Dass psychische Erkrankungen auch im Jerichower Land weiter auf dem Vormarsch sind, spiegelt der DAK-Gesundheitsreport 2018 wider. Im Vergleich zu 2016 sind im Jahr 2017 die Fehltage pro 100 Arbeitnehmer allein im Bereich psychischer Erkrankungen um rund 24 Prozent gestiegen. Im Schnitt verursachten diese Erkrankungen 274 Fehltage auf 100 Arbeitnehmer in Sachsen-Anhalt, im Jerichower Land sind es 378. Damit liegt die Region im Vergleich 43 Prozent über dem Durchschnitt.

„Die Ursachen der Erkrankungen sind komplex, die eine Ursache gibt es in der Regel nicht“, erklärt Dr. Henning Preisler, Amtsarzt des Landkreises. Dabei spielten auch „soziale Faktoren“ eine Rolle. Insbesondere langanhaltende Stresssituationen wie beispielsweise berufliche und familiäre Belastungssituationen seien hier von Bedeutung.

Und die können sich gerade um die Feiertage häufen. „Insgesamt gibt es da in der dunkleren Jahreszeit einen Trend nach oben, gerade wenn sich Weihnachten und Silvester nähern“, so Jan Eiglmeier von der Drogen- und Suchtberatungsstelle (DROBS) Burg. Das gelte auch für die Gruppe der Suchtkranken. Die Beratungsstelle verweist dann auch an Klaus Heinemanns Selbsthilfegruppe.

„Die Ursache für eine Angsterkrankung ist in vielen Fällen Stress“, weiß Heinemann. Das kulminiere dann an den Feiertagen. Alle zwei Wochen trifft sich die Gruppe, um sich gegenseitig gegen die Angst zu helfen.

Denn Außenstehenden fällt es oft schwer, sich in die Rolle der Personen, die unter dieser „unsichtbaren“ Erkrankung leiden, hineinzuversetzen. Rund ein Viertel der Angehörigen und Freunde habe kein Verständnis für Angst- und Panikerkrankungen, sagt Heineman. „Es ist wichtig, dass die Betroffenen sich nicht alleine fühlen“, so der Gruppenleiter.

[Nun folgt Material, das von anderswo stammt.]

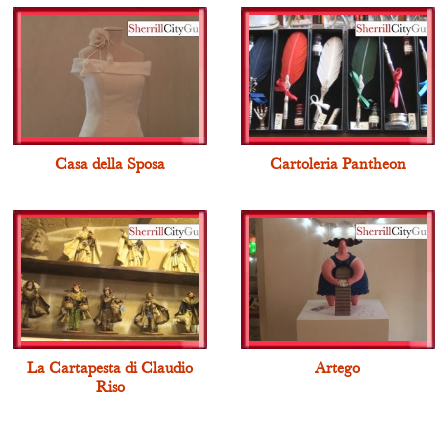
Casa della Sposa
Cartoleria Pantheon
La Cartapesta di Claudio
Artego
Riso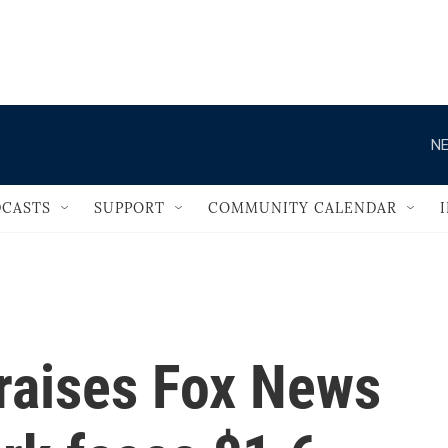
                                   
NE
CASTS
SUPPORT
COMMUNITY CALENDAR
raises Fox News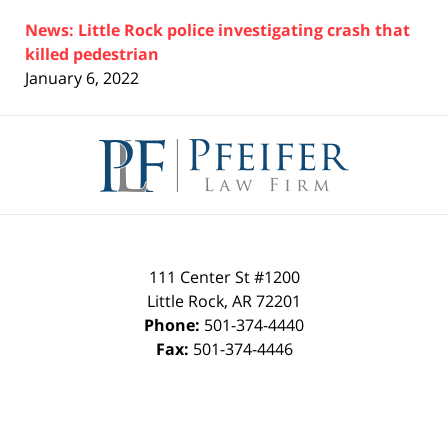
News: Little Rock police investigating crash that
killed pedestrian
January 6, 2022
Contact
Information
111 Center St #1200
Little Rock
,
AR
72201
Phone:
501-374-4440
Fax:
501-374-4446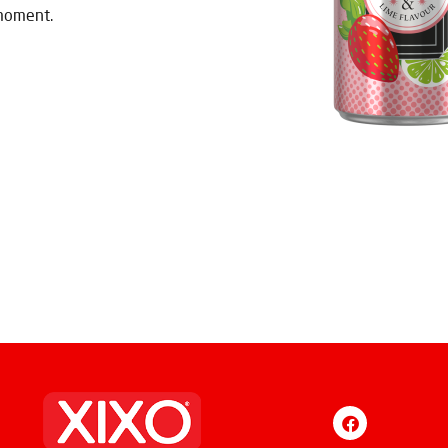
 moment.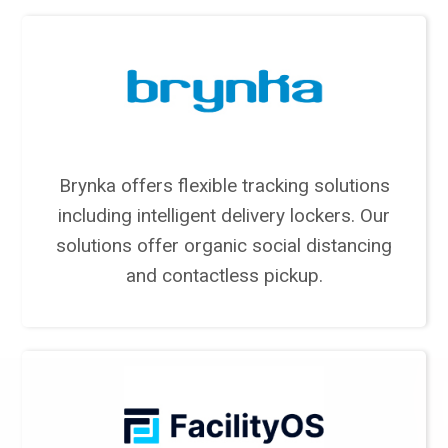
Brynka offers flexible tracking solutions
including intelligent delivery lockers. Our
solutions offer organic social distancing
and contactless pickup.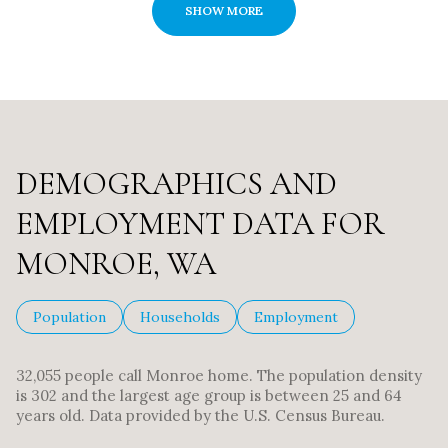
SHOW MORE
DEMOGRAPHICS AND
EMPLOYMENT DATA FOR
MONROE, WA
Population
Households
Employment
32,055 people call Monroe home. The population density
is 302 and the largest age group is
between 25 and 64
years old.
Data provided by the U.S. Census Bureau.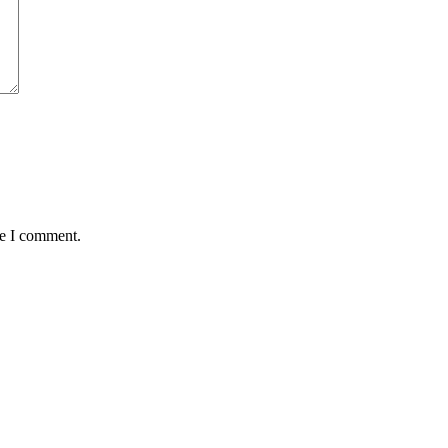
me I comment.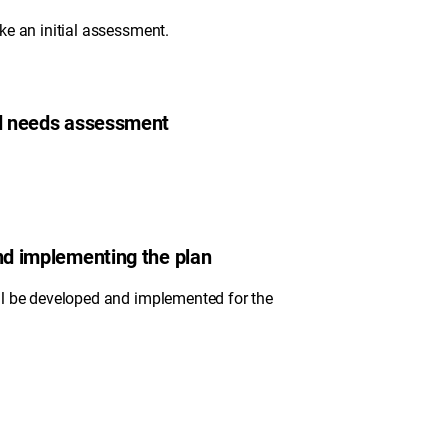
ke an initial assessment.
nd needs assessment
and implementing the plan
ll be developed and implemented for the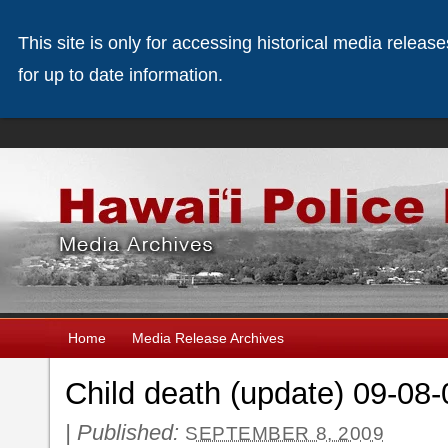
This site is only for accessing historical media releas
for up to date information.
Home
Media Release Archives
Child death (update) 09-08-
|
Published:
SEPTEMBER 8, 2009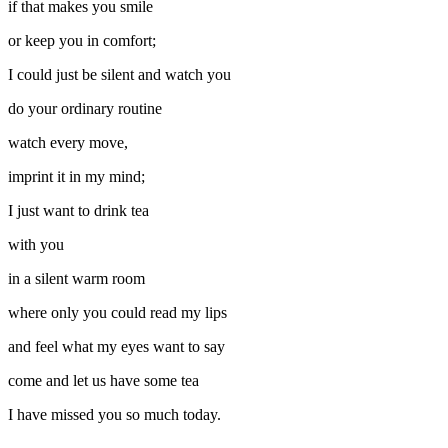
if that makes you smile
or keep you in comfort;
I could just be silent and watch you
do your ordinary routine
watch every move,
imprint it in my mind;
I just want to drink tea
with you
in a silent warm room
where only you could read my lips
and feel what my eyes want to say
come and let us have some tea
I have missed you so much today.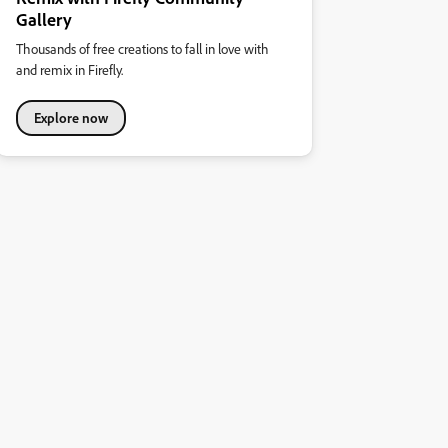
Gallery
Thousands of free creations to fall in love with
and remix in Firefly.
Explore now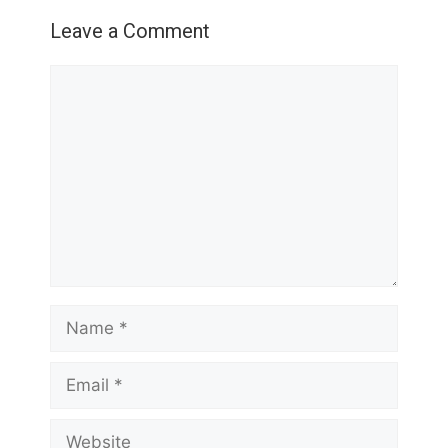
Leave a Comment
Comment
Name
Email
Website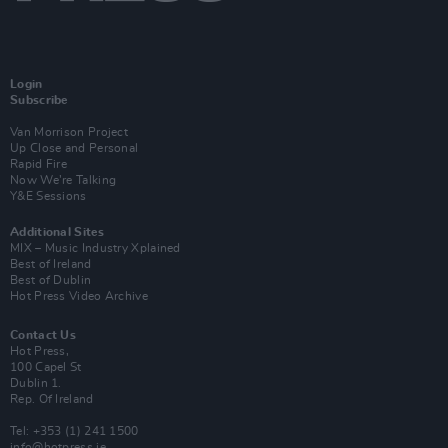
Login
Subscribe
Van Morrison Project
Up Close and Personal
Rapid Fire
Now We’re Talking
Y&E Sessions
Additional Sites
MIX – Music Industry Xplained
Best of Ireland
Best of Dublin
Hot Press Video Archive
Contact Us
Hot Press,
100 Capel St
Dublin 1.
Rep. Of Ireland
Tel: +353 (1) 241 1500
info@hotpress.ie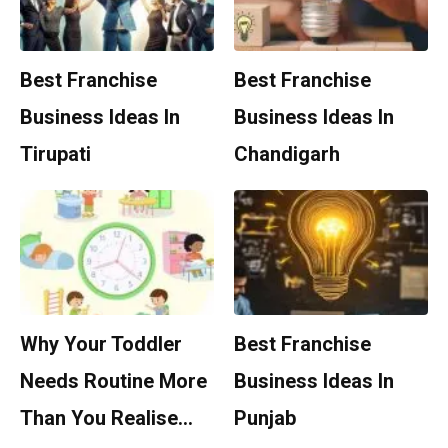
Best Franchise
Best Franchise
Business Ideas In
Business Ideas In
Tirupati
Chandigarh
Why Your Toddler
Best Franchise
Needs Routine More
Business Ideas In
Than You Realise…
Punjab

Dafür sind dann die Selbsthilfegruppen erster Ansprechpartner, auch in Genthin. „Unsere drei Selbsthilfegruppen für Depressionen haben sich vor den Feiertagen alle noch einmal getroffen“, so Andreas Fehrecke, Leiter der Drogen- und Suchtberatung Genthin.

Für Klaus Heinemann sind die Gruppenmitglieder aber nicht reine Leidensgenossen. „Wir machen Ausflüge zusammen, bei uns wird auch viel gelacht“, betont der 68-Jährige. Vor allem aber sind sie eins: Erste Ansprechpartner, wenn es mal besonders kritisch wird. „Wir haben unsere Nummern untereinander ausgetauscht“, erklärt Heinemann.

Sollte also an den Feiertagen jemand von den etwa zehn Teilnehmern der Gruppe bemerken, wie die Atmung flacher wird, der innere Druck steigt und sich eine Panikattacke anbahnt, weiß er: Ich bin nicht alleine.